== Segment start ==

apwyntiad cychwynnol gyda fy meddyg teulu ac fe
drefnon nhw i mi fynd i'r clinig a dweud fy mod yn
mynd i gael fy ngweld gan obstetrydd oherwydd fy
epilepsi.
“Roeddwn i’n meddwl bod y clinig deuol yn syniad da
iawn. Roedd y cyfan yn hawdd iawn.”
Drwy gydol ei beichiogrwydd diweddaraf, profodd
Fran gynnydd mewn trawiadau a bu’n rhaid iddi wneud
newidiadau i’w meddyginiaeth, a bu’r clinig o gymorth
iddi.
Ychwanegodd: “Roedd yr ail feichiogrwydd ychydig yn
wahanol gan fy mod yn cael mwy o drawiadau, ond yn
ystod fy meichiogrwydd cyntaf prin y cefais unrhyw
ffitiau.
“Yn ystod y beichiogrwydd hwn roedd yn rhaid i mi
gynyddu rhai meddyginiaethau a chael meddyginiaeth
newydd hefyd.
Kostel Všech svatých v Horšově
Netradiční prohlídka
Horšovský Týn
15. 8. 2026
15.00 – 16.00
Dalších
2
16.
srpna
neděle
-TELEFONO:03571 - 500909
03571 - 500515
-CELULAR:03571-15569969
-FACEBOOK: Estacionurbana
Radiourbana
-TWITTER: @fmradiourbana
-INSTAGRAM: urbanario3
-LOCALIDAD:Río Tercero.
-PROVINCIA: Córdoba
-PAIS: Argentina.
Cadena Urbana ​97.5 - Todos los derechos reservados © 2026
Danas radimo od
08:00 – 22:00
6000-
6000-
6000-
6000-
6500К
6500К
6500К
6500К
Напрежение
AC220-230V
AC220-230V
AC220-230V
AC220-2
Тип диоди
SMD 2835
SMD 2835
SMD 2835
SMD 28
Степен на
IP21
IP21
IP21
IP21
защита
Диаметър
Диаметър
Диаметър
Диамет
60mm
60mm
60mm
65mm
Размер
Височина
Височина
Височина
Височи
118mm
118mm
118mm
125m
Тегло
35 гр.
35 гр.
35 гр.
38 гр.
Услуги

== Segment end ==

● **TASK DESCRIPTION**: Your answer must be the line containing "15. 8. 2026" and every line after it through the end of the records above, reproduced exactly and alone.

● **SOLUTION BELOW**:
15. 8. 2026
15.00 – 16.00
Dalších
2
16.
srpna
neděle
-TELEFONO:03571 - 500909
03571 - 500515
-CELULAR:03571-15569969
-FACEBOOK: Estacionurbana
Radiourbana
-TWITTER: @fmradiourbana
-INSTAGRAM: urbanario3
-LOCALIDAD:Río Tercero.
-PROVINCIA: Córdoba
-PAIS: Argentina.
Cadena Urbana ​97.5 - Todos los derechos reservados © 2026
Danas radimo od
08:00 – 22:00
6000-
6000-
6000-
6000-
6500К
6500К
6500К
6500К
Напрежение
AC220-230V
AC220-230V
AC220-230V
AC220-2
Тип диоди
SMD 2835
SMD 2835
SMD 2835
SMD 28
Степен на
IP21
IP21
IP21
IP21
защита
Диаметър
Диаметър
Диаметър
Диамет
60mm
60mm
60mm
65mm
Размер
Височина
Височина
Височина
Височи
118mm
118mm
118mm
125m
Тегло
35 гр.
35 гр.
35 гр.
38 гр.
Услуги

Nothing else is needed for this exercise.